Portanto, tentar alterar ou gerir o mundo externo para que a contrariedade não aconteça não é certeza de vitória. E, se não podemos agir no mundo externo, para não vivermos uma contrariedade, só podemos, então, agir no mundo interno.
Agindo no mundo e externo
O mundo interno são nossas vontades, desejos, esperanças que os acontecimentos da vida transcorram de determinada forma.
É a esperança de sair com uma determinada roupa, de chegar cedo em casa para estar com a família, de ficar quieto no seu canto sem receber visitas naquele dia. São nesses desejos que estão dentro de nós que podemos influir para não deixar a contrariedade se estabelecer.
Mas, como agir neles? Será que podemos deixar de desejar, deixar de esperar alguma coisa na nossa vida? A resposta é não. O desejar, ter vontade e esperança que as coisas aconteçam de determinada forma faz parte da natureza humana e o homem não consegue viver sem isso.

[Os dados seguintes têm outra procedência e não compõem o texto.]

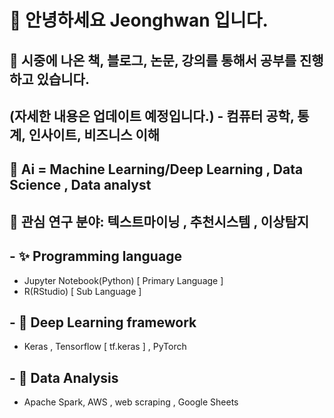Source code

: 
# 👋 안녕하세요 Jeonghwan 입니다.
## 🌱 시중에 나온 책, 블로그, 논문, 강의를 통해서 공부를 진행하고 있습니다.
## (자세한 내용은 업데이트 예정입니다.) - 컴퓨터 공학, 통계, 인사이트, 비즈니스 이해
## 🌱 Ai = Machine Learning/Deep Learning , Data Science , Data analyst
## 💞️ 관심 연구 분야: 텍스트마이닝 , 추천시스템 , 이상탐지 

## - ✨ Programming language
- Jupyter Notebook(Python) [ Primary Language ]
- R(RStudio) [ Sub Language ]

## - 🌱 Deep Learning framework
- Keras , Tensorflow [ tf.keras ] , PyTorch

## - 👀 Data Analysis
- Apache Spark, AWS , web scraping , Google Sheets
>

<div align=center>

</div>

<!---
jeonghwan94/jeonghwan94 is a ✨ special ✨ repository because its `README.md` (this file) appears on your GitHub profile.
You can click the Preview link to take a look at your changes.
--->
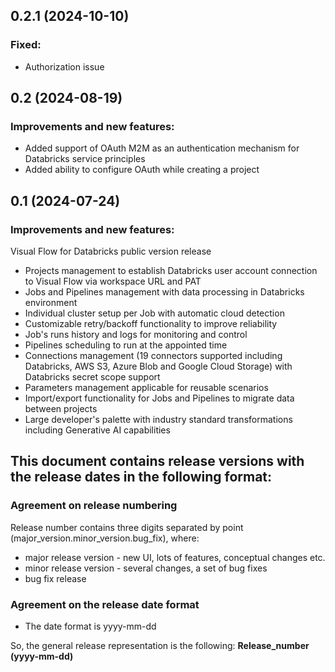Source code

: ## 0.2.1 (2024-10-10)
### Fixed:
- Authorization issue

## 0.2 (2024-08-19)
### Improvements and new features:
- Added support of OAuth M2M as an authentication mechanism for Databricks service principles
- Added ability to configure OAuth while creating a project

## 0.1 (2024-07-24)
### Improvements and new features:
Visual Flow for Databricks public version release
- Projects management to establish Databricks user account connection to Visual Flow via workspace URL and PAT
- Jobs and Pipelines management with data processing in Databricks environment
- Individual cluster setup per Job with automatic cloud detection
- Customizable retry/backoff functionality to improve reliability
- Job's runs history and logs for monitoring and control
- Pipelines scheduling to run at the appointed time
- Connections management (19 connectors supported including Databricks, AWS S3, Azure Blob and Google Cloud Storage) with Databricks secret scope support
- Parameters management applicable for reusable scenarios
- Import/export functionality for Jobs and Pipelines to migrate data between projects
- Large developer's palette with industry standard transformations including Generative AI capabilities
​
## This document contains release versions with the release dates in the following format:
### Agreement on release numbering
Release number contains three digits separated by point (major_version.minor_version.bug_fix), where:
- major release version - new UI, lots of features, conceptual changes etc.
- minor release version - several changes, a set of bug fixes
- bug fix release

### Agreement on the release date format
- The date format is yyyy-mm-dd

So, the general release representation is the following: **Release_number (yyyy-mm-dd)**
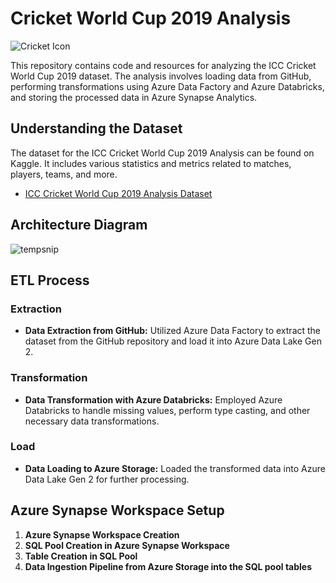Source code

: # Cricket World Cup 2019 Analysis

![Cricket Icon](https://img.icons8.com/color/48/000000/cricket.png)

This repository contains code and resources for analyzing the ICC Cricket World Cup 2019 dataset. The analysis involves loading data from GitHub, performing transformations using Azure Data Factory and Azure Databricks, and storing the processed data in Azure Synapse Analytics.

## Understanding the Dataset

The dataset for the ICC Cricket World Cup 2019 Analysis can be found on Kaggle. It includes various statistics and metrics related to matches, players, teams, and more.

- [ICC Cricket World Cup 2019 Analysis Dataset](https://www.kaggle.com/code/venky73/icc-cricket-world-cup-2019-analysis)

## Architecture Diagram
![tempsnip](https://github.com/AjabNauman958/CWC-2019-Analysis/assets/114978635/85ae1cb3-7d95-4cb2-85b5-a8c154cd92b5)

## ETL Process

### Extraction

- **Data Extraction from GitHub:**
  Utilized Azure Data Factory to extract the dataset from the GitHub repository and load it into Azure Data Lake Gen 2.

### Transformation

- **Data Transformation with Azure Databricks:**
  Employed Azure Databricks to handle missing values, perform type casting, and other necessary data transformations.

### Load

- **Data Loading to Azure Storage:**
  Loaded the transformed data into Azure Data Lake Gen 2 for further processing.

## Azure Synapse Workspace Setup

1. **Azure Synapse Workspace Creation**
2. **SQL Pool Creation in Azure Synapse Workspace**
3. **Table Creation in SQL Pool**
4. **Data Ingestion Pipeline from Azure Storage into the SQL pool tables**
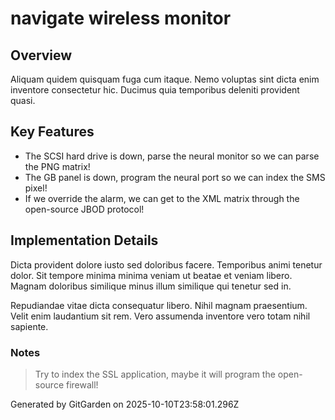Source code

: # navigate wireless monitor

## Overview
Aliquam quidem quisquam fuga cum itaque. Nemo voluptas sint dicta enim inventore consectetur hic. Ducimus quia temporibus deleniti provident quasi.

## Key Features
- The SCSI hard drive is down, parse the neural monitor so we can parse the PNG matrix!
- The GB panel is down, program the neural port so we can index the SMS pixel!
- If we override the alarm, we can get to the XML matrix through the open-source JBOD protocol!

## Implementation Details
Dicta provident dolore iusto sed doloribus facere. Temporibus animi tenetur dolor. Sit tempore minima minima veniam ut beatae et veniam libero. Magnam doloribus similique minus illum similique qui tenetur sed in.
 Repudiandae vitae dicta consequatur libero. Nihil magnam praesentium. Velit enim laudantium sit rem. Vero assumenda inventore vero totam nihil sapiente.

### Notes
> Try to index the SSL application, maybe it will program the open-source firewall!

Generated by GitGarden on 2025-10-10T23:58:01.296Z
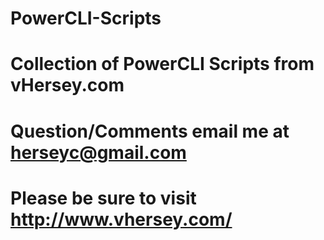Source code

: # PowerCLI-Scripts
#
# Collection of PowerCLI Scripts from vHersey.com
#
#
# Question/Comments email me at herseyc@gmail.com
#
# Please be sure to visit http://www.vhersey.com/
#
#
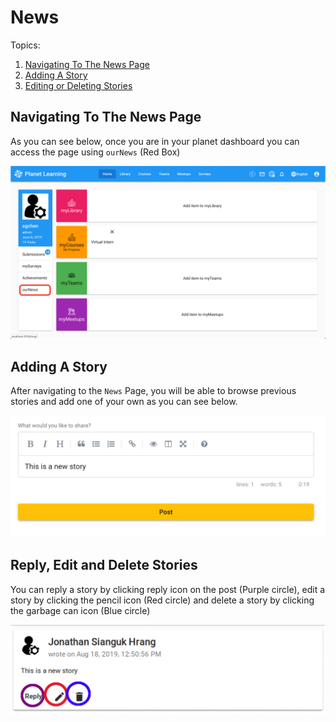# News
Topics:
1. [Navigating To The News Page](#navigating-to-the-news-page)
2. [Adding A Story](#adding-a-story)
3. [Editing or Deleting Stories](#editing-or-deleting-stories)

## Navigating To The News Page
As you can see below, once you are in your planet dashboard you can access the page using `ourNews` (Red Box)

![Access News](images/planet-news-dashboard.png)

## Adding A Story
After navigating to the `News` Page, you will be able to browse previous stories and add one of your own as you can see below.

![Adding A Story](images/planet-news-post.png)

## Reply, Edit and Delete Stories
You can reply a story by clicking reply icon on the post (Purple circle), edit a story by clicking the pencil icon (Red circle) and delete a story by clicking the garbage can icon (Blue circle)

![Reply, Edit and Delete Stories](images/planet-news-edit-delete.png)
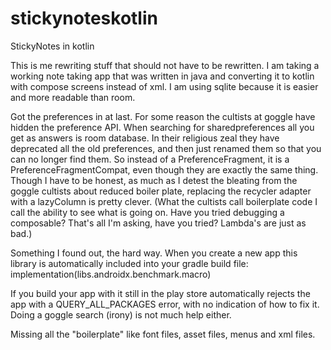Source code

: # stickynoteskotlin
StickyNotes in kotlin

This is me rewriting stuff that should not have to be rewritten.
I am taking a working note taking app that was written in java and converting it to kotlin with compose screens instead of xml.
I am using sqlite because it is easier and more readable than room.

Got the preferences in at last. For some reason the cultists at goggle have hidden the preference API. When searching for sharedpreferences all you get as answers is room database. In their religious zeal they have deprecated all the old preferences, and then just renamed them so that you can no longer find them. So instead of a PreferenceFragment, it is a PreferenceFragmentCompat, even though they are exactly the same thing.
Though I have to be honest, as much as I detest the bleating from the goggle cultists about reduced boiler plate, replacing the recycler adapter with a lazyColumn is pretty clever.
(What the cultists call boilerplate code I call the ability to see what is going on. Have you tried debugging a composable? That's all I'm asking, have you tried? Lambda's are just as bad.)

Something I found out, the hard way. When you create a new app this library is automatically included into your gradle build file: 
implementation(libs.androidx.benchmark.macro)

If you build your app with it still in the play store automatically rejects the app with a QUERY_ALL_PACKAGES error, with no indication of how to fix it. Doing a goggle search (irony) is not much help either.

Missing all the "boilerplate" like font files, asset files, menus and xml files.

Como agir, então? Constando a realidade.
‘Sim, eu queria ir com aquela roupa, mas ela não está disponível. O que eu posso fazer’? ‘Sim, eu pretendia chegar mais cedo em casa, mas o trânsito está congestionado. O que fazer’? ‘Sim, eu pretendia descansar, mas essas pessoas chegaram na minha casa. O que posso fazer’?
Repare nas ideias que usamos como exemplo. Veja que o desejo de alguma coisa, que é inerente à natureza humana, permanece, mas ele é confrontado com a realidade. Constatando que nada há que possa ser feito para que a vontade aconteça, destrói-se a força do desejo. Enfraquecido, ele não deixa que a contrariedade se instale.
Para evitar que a contrariedade se instale dentro de cada um e germine novos sentimentos que acabam com a paz, o homem precisa ser extremamente lógico. Precisa desenvolver um raciocínio que mostre que não há nada que possa fazer naquele momento para alterar o acontecimento que está vivenciando. Por isso de nada adianta lutar contra vida.
Mais. Dentro da lógica o homem precisa mostrar a si mesmo a inutilidade do sofrimento. Sofrer, se contrariar, faz a roupa aparecer, faz o trânsito fluir, evita que as visitas venham?
Aquele que não é lógico, ou seja, aquele que ainda sonha que poderia fazer o que não está fazendo ou que a contrariedade pode resolver algum acontecimento, se contraria e com isso a paz logo vai embora.